Search code examples
c++qtc++20stdstringqt6

What is the most efficent way to convert a QStringView to a std::string?


I have a function that gets an argument as QStringView. Among other things, this must be converted into a std::string. QString has the function toStdString() for this. Is there a way to avoid the potentially expensive intermediate step via QString?


Solution

  • Converting between character encodings is hard to get right. QString stores 16 bit UTF-16. toStdString reencodes this as utf-8 using an intermediate byte array using toUtf8.

    QStringView also has toUtf8 that returns a QByteArray and has the same guarantees as QString.

    std::string toStdString( QStringView view ) {
      auto bytes = view.toUtf8(); // allocates and converts.
      return {bytes.constData(), bytes.length()}; // copies to a std::string
    }
    

    this drops 1 memory copy compared to the naive

    std::string toStdString( QStringView view ) {
      return QString(view).toStdString();
    }
    

    there is 1 intermediate memory copy that can, in theory, be removed as well; you could directly convert from UTF16 QStringView data to a buffer in a std::string.

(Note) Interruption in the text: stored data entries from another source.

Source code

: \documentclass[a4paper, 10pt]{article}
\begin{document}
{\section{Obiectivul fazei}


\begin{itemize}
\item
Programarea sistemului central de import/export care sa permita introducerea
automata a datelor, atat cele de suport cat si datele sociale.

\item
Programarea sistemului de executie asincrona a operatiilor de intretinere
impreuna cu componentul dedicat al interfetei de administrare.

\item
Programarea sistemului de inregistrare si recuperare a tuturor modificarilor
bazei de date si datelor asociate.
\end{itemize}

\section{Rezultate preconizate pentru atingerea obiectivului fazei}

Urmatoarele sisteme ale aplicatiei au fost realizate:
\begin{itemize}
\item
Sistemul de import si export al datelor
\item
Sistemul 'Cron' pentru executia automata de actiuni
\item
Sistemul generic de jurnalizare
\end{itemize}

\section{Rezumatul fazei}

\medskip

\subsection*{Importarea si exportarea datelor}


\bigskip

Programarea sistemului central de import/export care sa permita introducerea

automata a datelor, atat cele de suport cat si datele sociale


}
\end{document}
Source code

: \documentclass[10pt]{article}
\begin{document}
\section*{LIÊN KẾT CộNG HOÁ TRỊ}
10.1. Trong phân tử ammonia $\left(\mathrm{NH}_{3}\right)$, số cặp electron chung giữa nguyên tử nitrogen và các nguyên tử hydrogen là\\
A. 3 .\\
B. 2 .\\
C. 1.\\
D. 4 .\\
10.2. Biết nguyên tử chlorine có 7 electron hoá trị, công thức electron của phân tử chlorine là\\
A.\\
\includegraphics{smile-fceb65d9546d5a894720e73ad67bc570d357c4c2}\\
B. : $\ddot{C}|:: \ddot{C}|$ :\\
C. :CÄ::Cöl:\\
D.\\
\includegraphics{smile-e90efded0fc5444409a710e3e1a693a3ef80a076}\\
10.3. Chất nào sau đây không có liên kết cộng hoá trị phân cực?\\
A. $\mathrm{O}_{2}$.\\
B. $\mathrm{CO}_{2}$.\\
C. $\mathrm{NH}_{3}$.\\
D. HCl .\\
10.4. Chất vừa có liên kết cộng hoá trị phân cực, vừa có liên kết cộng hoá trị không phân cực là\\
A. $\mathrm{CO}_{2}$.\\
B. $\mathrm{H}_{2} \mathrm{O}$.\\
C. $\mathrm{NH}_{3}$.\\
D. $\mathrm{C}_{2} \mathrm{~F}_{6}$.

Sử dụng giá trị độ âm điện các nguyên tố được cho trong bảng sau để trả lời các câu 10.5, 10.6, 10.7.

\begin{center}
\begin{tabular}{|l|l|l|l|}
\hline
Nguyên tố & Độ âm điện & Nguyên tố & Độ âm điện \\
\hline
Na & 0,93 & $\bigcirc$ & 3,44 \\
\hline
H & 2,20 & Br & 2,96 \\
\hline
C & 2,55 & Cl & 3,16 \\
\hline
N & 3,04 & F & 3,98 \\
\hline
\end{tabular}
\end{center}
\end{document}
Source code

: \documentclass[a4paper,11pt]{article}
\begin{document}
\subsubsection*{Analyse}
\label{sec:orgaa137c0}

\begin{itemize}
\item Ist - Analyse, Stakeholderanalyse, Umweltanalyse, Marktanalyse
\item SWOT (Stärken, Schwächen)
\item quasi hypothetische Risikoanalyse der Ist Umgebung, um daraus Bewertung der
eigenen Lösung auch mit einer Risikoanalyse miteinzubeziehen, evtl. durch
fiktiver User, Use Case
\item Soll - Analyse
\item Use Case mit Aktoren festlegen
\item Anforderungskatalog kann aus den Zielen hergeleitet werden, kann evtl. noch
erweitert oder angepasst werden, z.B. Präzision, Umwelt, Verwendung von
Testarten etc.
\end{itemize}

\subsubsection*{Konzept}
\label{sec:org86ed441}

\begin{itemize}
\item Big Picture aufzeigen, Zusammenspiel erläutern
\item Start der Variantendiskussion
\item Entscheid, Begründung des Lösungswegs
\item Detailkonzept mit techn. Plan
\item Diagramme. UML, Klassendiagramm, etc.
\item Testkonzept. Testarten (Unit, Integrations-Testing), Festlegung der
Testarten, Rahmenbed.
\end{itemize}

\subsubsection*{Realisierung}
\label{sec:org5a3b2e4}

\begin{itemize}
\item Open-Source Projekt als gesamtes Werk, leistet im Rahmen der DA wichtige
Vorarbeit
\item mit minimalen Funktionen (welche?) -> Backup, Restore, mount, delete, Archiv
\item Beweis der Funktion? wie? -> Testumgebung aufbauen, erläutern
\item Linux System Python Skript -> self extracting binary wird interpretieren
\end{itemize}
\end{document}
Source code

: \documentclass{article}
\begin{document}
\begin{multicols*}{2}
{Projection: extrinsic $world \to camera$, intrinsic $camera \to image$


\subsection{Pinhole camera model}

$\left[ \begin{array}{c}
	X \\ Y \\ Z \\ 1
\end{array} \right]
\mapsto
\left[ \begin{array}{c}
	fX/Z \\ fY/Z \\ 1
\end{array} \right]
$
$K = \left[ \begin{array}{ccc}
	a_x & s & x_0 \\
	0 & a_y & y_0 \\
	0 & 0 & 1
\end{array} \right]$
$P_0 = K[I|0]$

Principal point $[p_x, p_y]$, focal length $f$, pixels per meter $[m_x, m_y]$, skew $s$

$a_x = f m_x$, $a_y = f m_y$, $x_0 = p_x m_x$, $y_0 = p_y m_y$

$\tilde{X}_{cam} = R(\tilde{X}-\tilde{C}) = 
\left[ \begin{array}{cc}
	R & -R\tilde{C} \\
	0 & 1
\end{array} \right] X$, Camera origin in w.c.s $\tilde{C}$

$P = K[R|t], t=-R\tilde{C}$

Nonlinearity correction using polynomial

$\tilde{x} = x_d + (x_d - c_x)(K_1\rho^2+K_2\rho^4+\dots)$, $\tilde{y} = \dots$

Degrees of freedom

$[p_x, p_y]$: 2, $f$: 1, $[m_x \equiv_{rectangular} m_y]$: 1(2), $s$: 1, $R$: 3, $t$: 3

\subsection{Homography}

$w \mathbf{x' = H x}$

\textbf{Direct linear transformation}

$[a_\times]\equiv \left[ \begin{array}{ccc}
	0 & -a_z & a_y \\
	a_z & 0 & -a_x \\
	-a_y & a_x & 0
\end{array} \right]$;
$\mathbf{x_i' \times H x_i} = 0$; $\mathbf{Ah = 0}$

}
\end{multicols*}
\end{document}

    std::string toStdString( QStringView view ) {
      auto toUtf8 = QStringEncoder(QStringEncoder::Utf8);
      auto space = toUtf8.requiredSpace(view.length());
      std::string retval;
      // make a string of all nulls:
      retval.resize(space+1); // +1 probably not needed
      // Ideally use C++23's `resize_and_overwrite`
      // instead of `resize` above.  Without that, on large (>1k)
      // strings other solutions are faster.
    
      // output the UTF8 into the std::string:
      char* end = toUtf8.appendToBuffer(retval.data(), view);
      // Strip the nulls logically from the returned string:
      retval.resize(end-retval.data());
      return retval;
    }
    

    this is an attempt to avoid that intermediate buffer allocation. It may be incorrect and have bugs, but the design is sound.

    In theory an even crazier system that works out the actual space required for the UTF16 before (or as you) make the output buffer could be possible.

    (resize_and_overwrite optimization added because of @BenjaminBuch excellent analysis in another answer).